What is the equation of the plane passing through (- 1 3 2 and perpendicular to the planes x 2y 2z 5 and 3x 3y 2z 8?
The equation of the plane passing through the points (1,-3,-2) and perpendicular to planes x +2y+2z=5 and 3x+3y+2z=8, is. 2x -4y +3z-8 =0. 2x-4y-3z+8 =0. 2x+4y+3z+8 =0.
What is the equation of a plane in 3D?
We also know it as the vector equation of a plane.

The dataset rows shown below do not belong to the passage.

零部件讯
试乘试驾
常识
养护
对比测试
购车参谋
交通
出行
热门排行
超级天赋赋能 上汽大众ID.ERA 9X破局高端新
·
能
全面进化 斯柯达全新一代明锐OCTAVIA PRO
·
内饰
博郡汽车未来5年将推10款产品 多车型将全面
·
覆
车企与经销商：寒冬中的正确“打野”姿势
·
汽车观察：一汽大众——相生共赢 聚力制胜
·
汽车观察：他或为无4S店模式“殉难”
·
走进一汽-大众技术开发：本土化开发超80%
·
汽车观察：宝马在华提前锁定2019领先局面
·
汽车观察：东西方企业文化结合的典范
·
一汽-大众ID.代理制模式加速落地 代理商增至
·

In addition, the general equation of a plane in 3D space is A ∙ 0 + B ∙ 0 + C ∙ 0 + D = 0 => D = 0.
How to find the equation of a line passing through a point?
Vector equation of a line passing through a point and parallel to a vector is r = a+λb where λ ∈ R The equation of the plane containing the given point is A(x−1)+B(y−1)+C (z+1)= 0 ——– (1) Applying the condition of perpendicularity to the plane (1) with the given planes x+2y+3z−7= 0 and 2x−3y+4z = 0
Is the normal to the required plane perpendicular to the normals?
Since the required plane is perpendicular to the planes x + 2 y + 2 z = 5 and 3 x + 3 y + 2 z = 8, its normal would be perpendicular to the normals to the planes x + 2 y + 2 z = 5 and 3 x + 3 y + 2 z = 8. ⇒ The normal to the required plane is perpendicular to i ^ + 2 j ^ + 2 k ^ and 3 i ^ + 3 j ^ + 2 k ^.
Which plane Fullfill y=0 for each of its points?
That means we need (A,B,C)= (0,1,0), then the equation of the plane we are looking for must be something similar to y+D=0, we only have to determin If we are talking three dimensional geometry, then the xz plane is the plane that fullfills y=0 for each of its points.
What is the orthogonal plane to y=0?
If we are talking three dimensional geometry, then the xz plane is the plane that fullfills y=0 for each of its points. Notice that the vector (0,1,0) is orthogonal to the plane y=0. hence a parallel plane to y=0 must be orthogonal to this very same vector.